On top of this, there are also serious questions concerning the credentials of the main presidential candidates, almost all of whom are linked in one way or another to various corruption scandals. It is not clear that postponing Sunday’s elections would have led to the wholesale depuration of candidate lists, but it is pretty clear that many of the candidates elected on Sunday will have already been touched by corruption and organized crime. While the resignations of the president and vice president and the criminal proceedings begun against each of them are extremely important developments for Guatemala, the same sort of vigilance and citizen activism will be needed over the next four years if there’s to be hope for a cleaner national politics.
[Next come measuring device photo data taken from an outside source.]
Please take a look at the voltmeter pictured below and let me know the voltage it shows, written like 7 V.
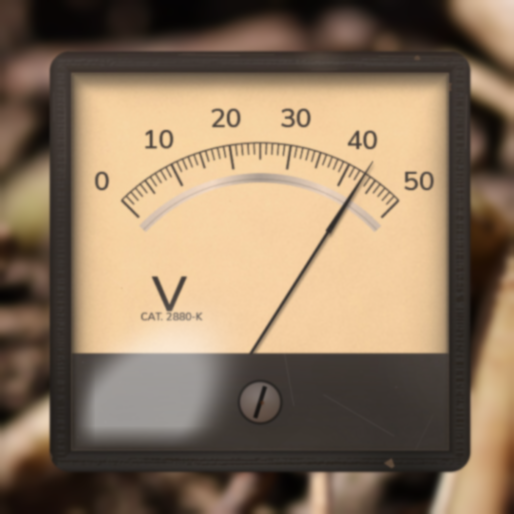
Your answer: 43 V
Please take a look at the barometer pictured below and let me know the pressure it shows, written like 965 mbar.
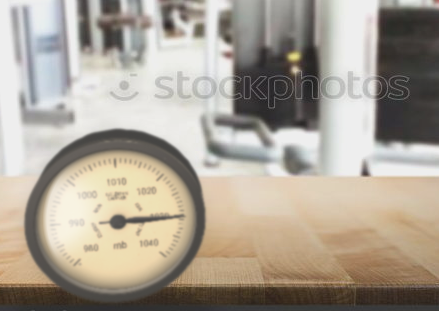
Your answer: 1030 mbar
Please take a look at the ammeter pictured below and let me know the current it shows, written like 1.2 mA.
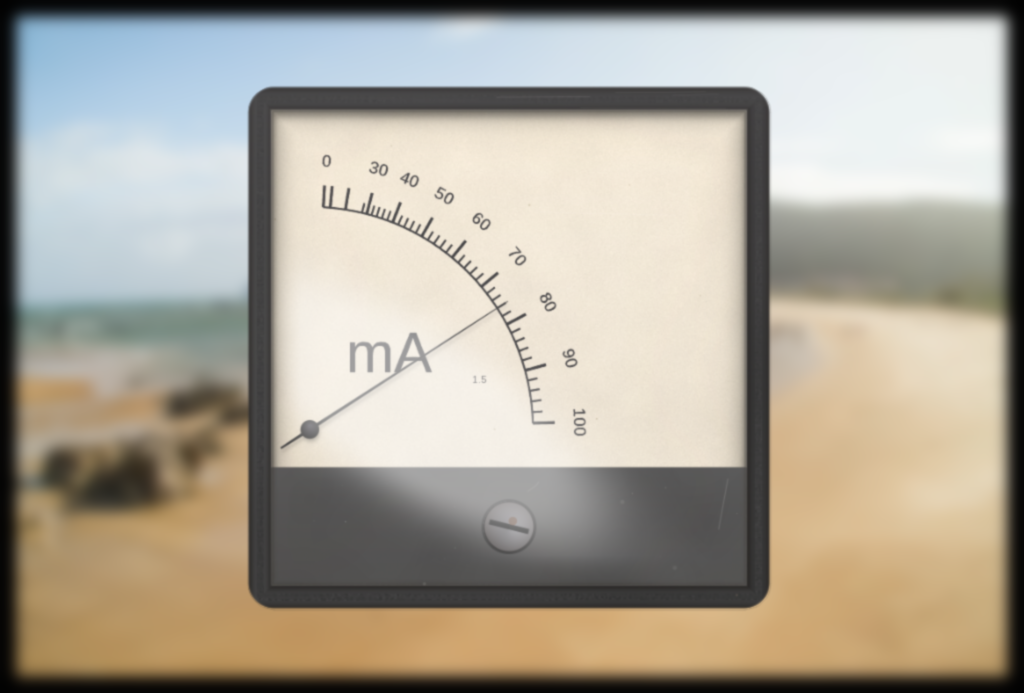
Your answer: 76 mA
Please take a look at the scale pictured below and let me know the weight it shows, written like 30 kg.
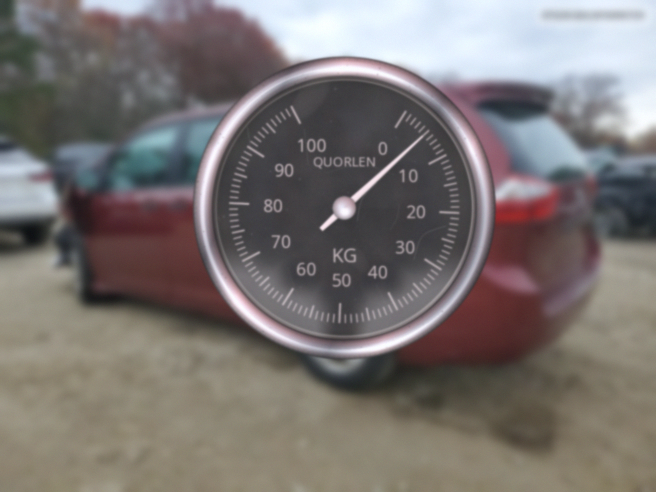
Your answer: 5 kg
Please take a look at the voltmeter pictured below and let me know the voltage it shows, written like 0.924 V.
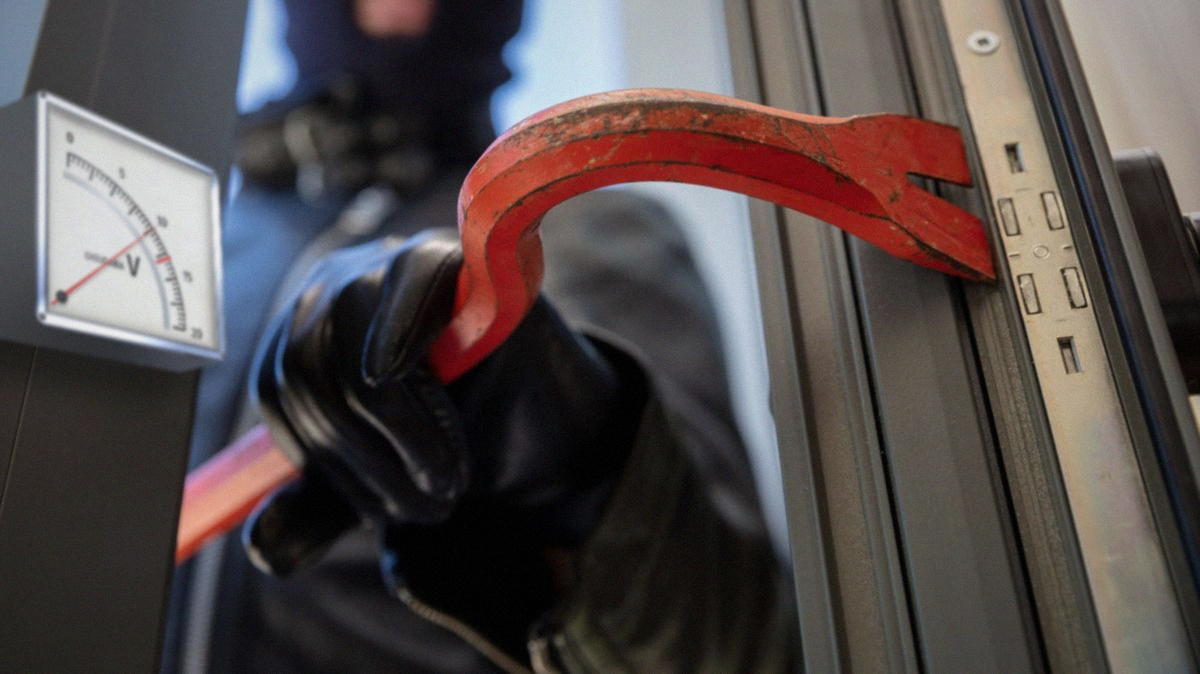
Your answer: 10 V
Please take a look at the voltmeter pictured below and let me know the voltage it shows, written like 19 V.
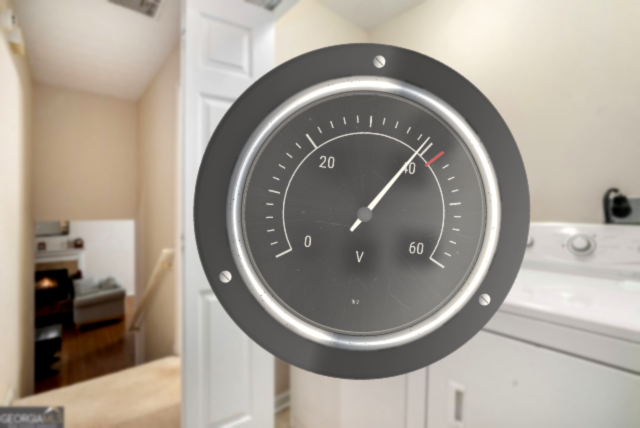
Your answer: 39 V
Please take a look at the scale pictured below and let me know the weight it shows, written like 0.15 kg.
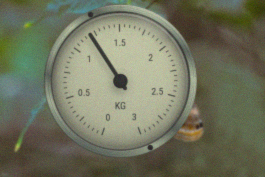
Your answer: 1.2 kg
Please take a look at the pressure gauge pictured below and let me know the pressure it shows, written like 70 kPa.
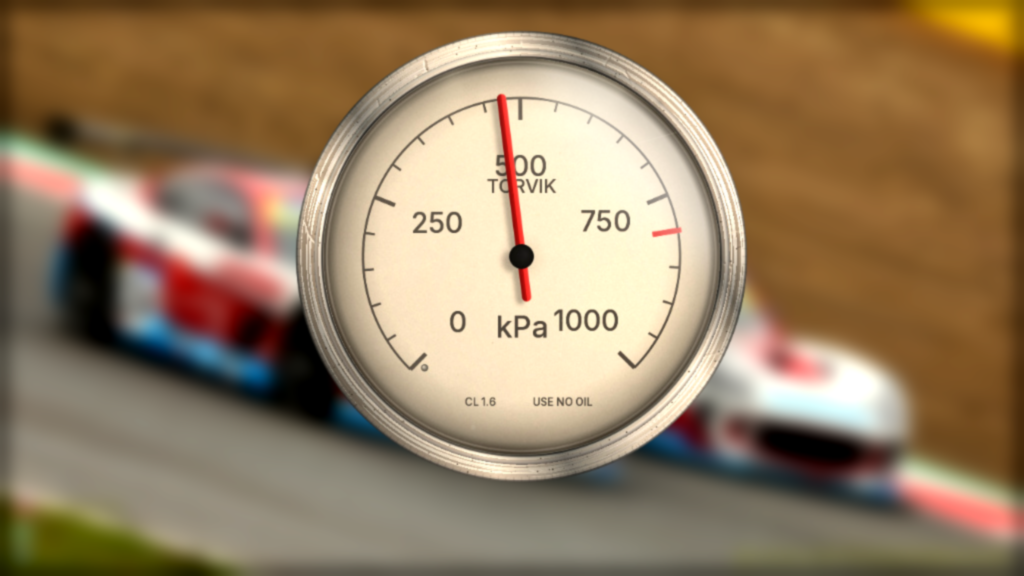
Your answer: 475 kPa
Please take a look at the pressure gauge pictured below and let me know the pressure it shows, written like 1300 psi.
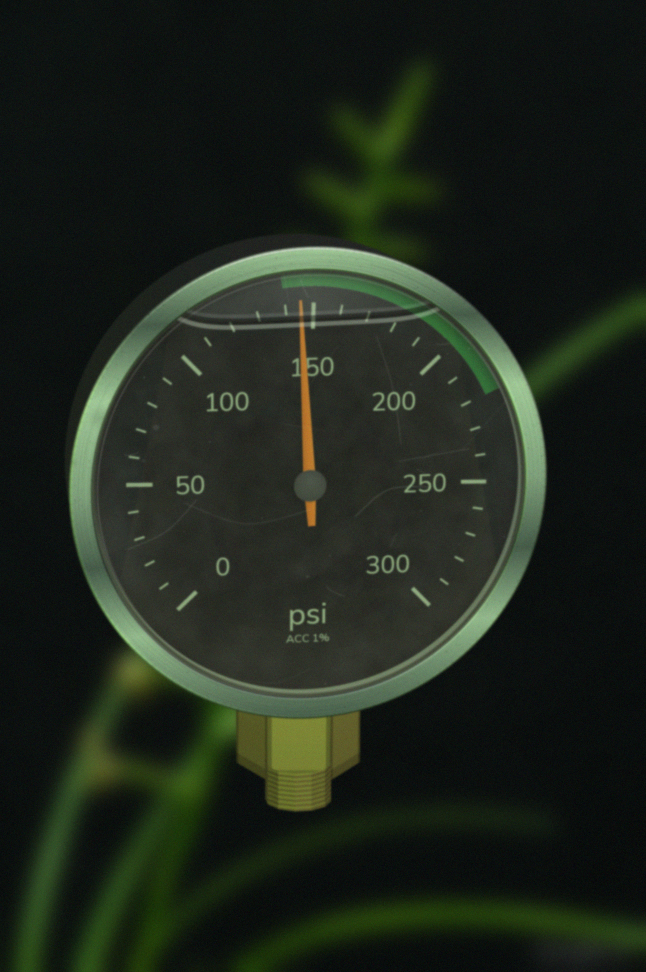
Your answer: 145 psi
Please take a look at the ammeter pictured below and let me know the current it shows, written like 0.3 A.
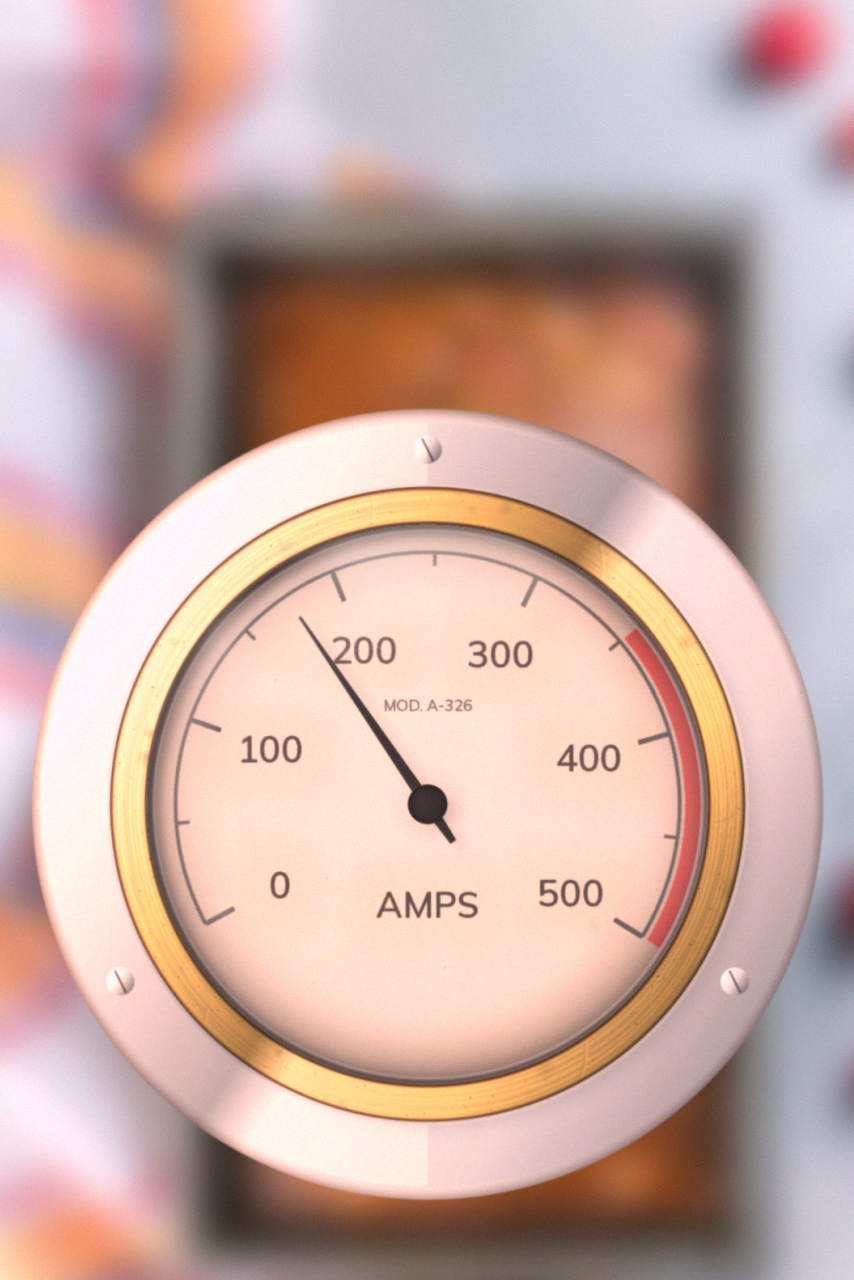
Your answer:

Alejandro Maldonado, who became president following Pérez’s resignation, has been associated with far-right elements for the last half-century and was a member of the Constitutional Court that overturned the historic conviction of former dictator Efraín Ríos Montt on charges of genocide and crimes against humanity.

Still, there is hope. Guatemala’s public prosecutor’s office and the CICIG have achieved many victories over the last few years, and accomplished many things in service to a potentially brighter future. They have successfully prosecuted high-ranking government and police officials and dismantled organized crime networks.  As a result of their joint efforts, the country’s criminal justice system is much stronger than it was four years ago and is now the envy of those in the Northern Triangle. A broad cross section of citizens has engaged in sustained mobilization for months now and appears ready to do so into the future. Guatemala’s justice system and citizens have put those vying for political office on notice. Their message is clear: “We might not be able to take down every corrupt political and economic official in the country, but don’t be mistaken. No one is above the law.”